Unforgotten(86)
Then I place my lips to his, feeling the fire of his fever burning me. Feeling the lingering threads of his life reach out to me. Entangle me. Weave together with mine. Creating something that can never be duplicated.
I invite it in, finding solace in the heat. The energy. Letting it spread through me. I commit it to memory. Not knowing how long his lips will stay warm. Not knowing how far away I will be if they cool forever.
Miles?
Months?
Years?
Decades?
Regardless of what happens next, this is what I want to take with me. This is what I want to remember. And even if they win, even if I never return, even if they bring me back and destroy my identity and wipe my mind completely clean, this is what I will always have.
This is what will remain unforgotten.
49
MEANING
I step out into the hallway and close the door behind me.
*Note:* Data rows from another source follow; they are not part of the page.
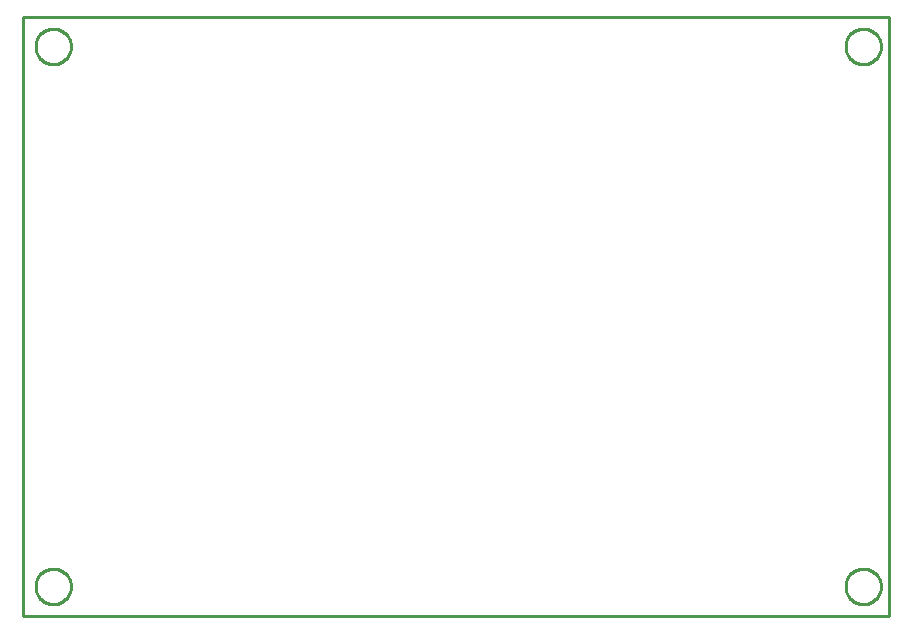
<source format=gbr>
G04 EAGLE Gerber RS-274X export*
G75*
%MOMM*%
%FSLAX34Y34*%
%LPD*%
%IN*%
%IPPOS*%
%AMOC8*
5,1,8,0,0,1.08239X$1,22.5*%
G01*
%ADD10C,0.254000*%


D10*
X101600Y101600D02*
X834900Y101600D01*
X834900Y609500D01*
X101600Y609500D01*
X101600Y101600D01*
X827800Y126464D02*
X827724Y125396D01*
X827571Y124335D01*
X827343Y123288D01*
X827041Y122260D01*
X826667Y121256D01*
X826222Y120281D01*
X825708Y119341D01*
X825129Y118440D01*
X824487Y117582D01*
X823785Y116772D01*
X823028Y116015D01*
X822218Y115313D01*
X821360Y114671D01*
X820459Y114092D01*
X819519Y113578D01*
X818544Y113133D01*
X817540Y112759D01*
X816512Y112457D01*
X815465Y112229D01*
X814404Y112076D01*
X813336Y112000D01*
X812264Y112000D01*
X811196Y112076D01*
X810135Y112229D01*
X809088Y112457D01*
X808060Y112759D01*
X807056Y113133D01*
X806081Y113578D01*
X805141Y114092D01*
X804240Y114671D01*
X803382Y115313D01*
X802572Y116015D01*
X801815Y116772D01*
X801113Y117582D01*
X800471Y118440D01*
X799892Y119341D01*
X799378Y120281D01*
X798933Y121256D01*
X798559Y122260D01*
X798257Y123288D01*
X798029Y124335D01*
X797876Y125396D01*
X797800Y126464D01*
X797800Y127536D01*
X797876Y128604D01*
X798029Y129665D01*
X798257Y130712D01*
X798559Y131740D01*
X798933Y132744D01*
X799378Y133719D01*
X799892Y134659D01*
X800471Y135560D01*
X801113Y136418D01*
X801815Y137228D01*
X802572Y137985D01*
X803382Y138687D01*
X804240Y139329D01*
X805141Y139908D01*
X806081Y140422D01*
X807056Y140867D01*
X808060Y141241D01*
X809088Y141543D01*
X810135Y141771D01*
X811196Y141924D01*
X812264Y142000D01*
X813336Y142000D01*
X814404Y141924D01*
X815465Y141771D01*
X816512Y141543D01*
X817540Y141241D01*
X818544Y140867D01*
X819519Y140422D01*
X820459Y139908D01*
X821360Y139329D01*
X822218Y138687D01*
X823028Y137985D01*
X823785Y137228D01*
X824487Y136418D01*
X825129Y135560D01*
X825708Y134659D01*
X826222Y133719D01*
X826667Y132744D01*
X827041Y131740D01*
X827343Y130712D01*
X827571Y129665D01*
X827724Y128604D01*
X827800Y127536D01*
X827800Y126464D01*
X142000Y126464D02*
X141924Y125396D01*
X141771Y124335D01*
X141543Y123288D01*
X141241Y122260D01*
X140867Y121256D01*
X140422Y120281D01*
X139908Y119341D01*
X139329Y118440D01*
X138687Y117582D01*
X137985Y116772D01*
X137228Y116015D01*
X136418Y115313D01*
X135560Y114671D01*
X134659Y114092D01*
X133719Y113578D01*
X132744Y113133D01*
X131740Y112759D01*
X130712Y112457D01*
X129665Y112229D01*
X128604Y112076D01*
X127536Y112000D01*
X126464Y112000D01*
X125396Y112076D01*
X124335Y112229D01*
X123288Y112457D01*
X122260Y112759D01*
X121256Y113133D01*
X120281Y113578D01*
X119341Y114092D01*
X118440Y114671D01*
X117582Y115313D01*
X116772Y116015D01*
X116015Y116772D01*
X115313Y117582D01*
X114671Y118440D01*
X114092Y119341D01*
X113578Y120281D01*
X113133Y121256D01*
X112759Y122260D01*
X112457Y123288D01*
X112229Y124335D01*
X112076Y125396D01*
X112000Y126464D01*
X112000Y127536D01*
X112076Y128604D01*
X112229Y129665D01*
X112457Y130712D01*
X112759Y131740D01*
X113133Y132744D01*
X113578Y133719D01*
X114092Y134659D01*
X114671Y135560D01*
X115313Y136418D01*
X116015Y137228D01*
X116772Y137985D01*
X117582Y138687D01*
X118440Y139329D01*
X119341Y139908D01*
X120281Y140422D01*
X121256Y140867D01*
X122260Y141241D01*
X123288Y141543D01*
X124335Y141771D01*
X125396Y141924D01*
X126464Y142000D01*
X127536Y142000D01*
X128604Y141924D01*
X129665Y141771D01*
X130712Y141543D01*
X131740Y141241D01*
X132744Y140867D01*
X133719Y140422D01*
X134659Y139908D01*
X135560Y139329D01*
X136418Y138687D01*
X137228Y137985D01*
X137985Y137228D01*
X138687Y136418D01*
X139329Y135560D01*
X139908Y134659D01*
X140422Y133719D01*
X140867Y132744D01*
X141241Y131740D01*
X141543Y130712D01*
X141771Y129665D01*
X141924Y128604D01*
X142000Y127536D01*
X142000Y126464D01*
X142000Y583664D02*
X141924Y582596D01*
X141771Y581535D01*
X141543Y580488D01*
X141241Y579460D01*
X140867Y578456D01*
X140422Y577481D01*
X139908Y576541D01*
X139329Y575640D01*
X138687Y574782D01*
X137985Y573972D01*
X137228Y573215D01*
X136418Y572513D01*
X135560Y571871D01*
X134659Y571292D01*
X133719Y570778D01*
X132744Y570333D01*
X131740Y569959D01*
X130712Y569657D01*
X129665Y569429D01*
X128604Y569276D01*
X127536Y569200D01*
X126464Y569200D01*
X125396Y569276D01*
X124335Y569429D01*
X123288Y569657D01*
X122260Y569959D01*
X121256Y570333D01*
X120281Y570778D01*
X119341Y571292D01*
X118440Y571871D01*
X117582Y572513D01*
X116772Y573215D01*
X116015Y573972D01*
X115313Y574782D01*
X114671Y575640D01*
X114092Y576541D01*
X113578Y577481D01*
X113133Y578456D01*
X112759Y579460D01*
X112457Y580488D01*
X112229Y581535D01*
X112076Y582596D01*
X112000Y583664D01*
X112000Y584736D01*
X112076Y585804D01*
X112229Y586865D01*
X112457Y587912D01*
X112759Y588940D01*
X113133Y589944D01*
X113578Y590919D01*
X114092Y591859D01*
X114671Y592760D01*
X115313Y593618D01*
X116015Y594428D01*
X116772Y595185D01*
X117582Y595887D01*
X118440Y596529D01*
X119341Y597108D01*
X120281Y597622D01*
X121256Y598067D01*
X122260Y598441D01*
X123288Y598743D01*
X124335Y598971D01*
X125396Y599124D01*
X126464Y599200D01*
X127536Y599200D01*
X128604Y599124D01*
X129665Y598971D01*
X130712Y598743D01*
X131740Y598441D01*
X132744Y598067D01*
X133719Y597622D01*
X134659Y597108D01*
X135560Y596529D01*
X136418Y595887D01*
X137228Y595185D01*
X137985Y594428D01*
X138687Y593618D01*
X139329Y592760D01*
X139908Y591859D01*
X140422Y590919D01*
X140867Y589944D01*
X141241Y588940D01*
X141543Y587912D01*
X141771Y586865D01*
X141924Y585804D01*
X142000Y584736D01*
X142000Y583664D01*
X827800Y583664D02*
X827724Y582596D01*
X827571Y581535D01*
X827343Y580488D01*
X827041Y579460D01*
X826667Y578456D01*
X826222Y577481D01*
X825708Y576541D01*
X825129Y575640D01*
X824487Y574782D01*
X823785Y573972D01*
X823028Y573215D01*
X822218Y572513D01*
X821360Y571871D01*
X820459Y571292D01*
X819519Y570778D01*
X818544Y570333D01*
X817540Y569959D01*
X816512Y569657D01*
X815465Y569429D01*
X814404Y569276D01*
X813336Y569200D01*
X812264Y569200D01*
X811196Y569276D01*
X810135Y569429D01*
X809088Y569657D01*
X808060Y569959D01*
X807056Y570333D01*
X806081Y570778D01*
X805141Y571292D01*
X804240Y571871D01*
X803382Y572513D01*
X802572Y573215D01*
X801815Y573972D01*
X801113Y574782D01*
X800471Y575640D01*
X799892Y576541D01*
X799378Y577481D01*
X798933Y578456D01*
X798559Y579460D01*
X798257Y580488D01*
X798029Y581535D01*
X797876Y582596D01*
X797800Y583664D01*
X797800Y584736D01*
X797876Y585804D01*
X798029Y586865D01*
X798257Y587912D01*
X798559Y588940D01*
X798933Y589944D01*
X799378Y590919D01*
X799892Y591859D01*
X800471Y592760D01*
X801113Y593618D01*
X801815Y594428D01*
X802572Y595185D01*
X803382Y595887D01*
X804240Y596529D01*
X805141Y597108D01*
X806081Y597622D01*
X807056Y598067D01*
X808060Y598441D01*
X809088Y598743D01*
X810135Y598971D01*
X811196Y599124D01*
X812264Y599200D01*
X813336Y599200D01*
X814404Y599124D01*
X815465Y598971D01*
X816512Y598743D01*
X817540Y598441D01*
X818544Y598067D01*
X819519Y597622D01*
X820459Y597108D01*
X821360Y596529D01*
X822218Y595887D01*
X823028Y595185D01*
X823785Y594428D01*
X824487Y593618D01*
X825129Y592760D01*
X825708Y591859D01*
X826222Y590919D01*
X826667Y589944D01*
X827041Y588940D01*
X827343Y587912D01*
X827571Y586865D01*
X827724Y585804D01*
X827800Y584736D01*
X827800Y583664D01*
M02*

</source>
When I reach the living room, Cody looks up from his game. “How is he?”
I shrug. “The same.”
He pauses the game. “I’ll go check on his fluids and get a download of his vitals.”
Cody passes me on the way to the guest room. I stop him right as he’s about to disappear behind the door. “Cody?”
Cody looks at me. “Yeah?”
“If I don’t come back,” I say, my gaze flickering momentarily to Kaelen. “If something happens,” I amend, “take care of him. However you can.”
Cody holds my gaze for a moment, offering me silent agreement, before slipping behind the door. “Good luck” is the last thing he says to me.
“What did you tell him?” Kaelen asks, and I see his expression shift from his usual blank, detached look to one of curiosity and intrigue.
I turn back. “Who? Cody?”
“No,” Kaelen corrects. “Zen. I heard words. I understood each one. But together they are nonsensical.”
The poem. He’s talking about the Shakespeare sonnet.
“You heard me?” I think of the creak I heard outside the door and my voice turns accusing. “Were you listening?”
He raises a single eyebrow and I feel stupid. Of course he heard me. I was only one room away and his hearing is as good as mine. If not better.
“It was a poem,” I admit begrudgingly. I hate that I have to share my last private moment with Zen with Kaelen. That he intruded in it without invitation.
“What’s a poem?” he asks.
“It’s…” I struggle to describe it, wondering what words Zen once used to explain it to me. Because just like Kaelen, in the beginning, I didn’t know what a poem was either. And at one point, it was probably nonsensical to me, too. “It’s like a story,” I try, “but more beautiful. And cryptic. Almost like it’s written in code. You have to really feel the words to understand the meaning.”
“What is the meaning?” he asks.
I bite my lip and look to the floor. “That specific poem is about love. The kind that never goes away.”
“Is that what you feel for Zen?” The bluntness of his question catches me by surprise. But I suppose it’s simply a testament to his nature. His programming. The way he was made. If there’s one thing Alixter hated about me it was the fact that I fell in love. And that means it’s pretty safe to say that Kaelen was created without that ability. Alixter would have made sure not to make the same mistake twice.
So I guess I can’t really expect him to understand anything I say about Zen. But I answer regardless. “Yes.”
“What does it feel like?”
I stop and think. I’ve never actually had to describe it before. I’m not even sure I can. And even if I could, I know for a fact it wouldn’t have any impact on Kaelen. He’s clearly so intricately conditioned, whatever I say is going to sound like gibberish to him.
But I decide to make an attempt anyway. For Zen.
“It feels like…” I begin hesitantly, “… falling from the sky.”
As I suspected, confusion registers on Kaelen’s face.
“Thrilling and terrifying at the same time,” I add.
Kaelen ponders for a while. “Falling from the sky equals death.”
I bite my lip to keep from laughing. “Only if there’s a ground underneath you,” I counter.
“There is.”
I shrug. “But what if there wasn’t? What if you simply fell forever? Never knowing if there was a ground beneath you or not.”
“It’s not possible,” Kaelen rationalizes. “Unless you were falling in a vacuum.”
I smile. “So maybe that’s what love is. Falling in a vacuum.”
I sneak a peek at Kaelen out of the corner of my eye. His face is very serious and intense. “That does not sound enjoyable,” he finally concludes.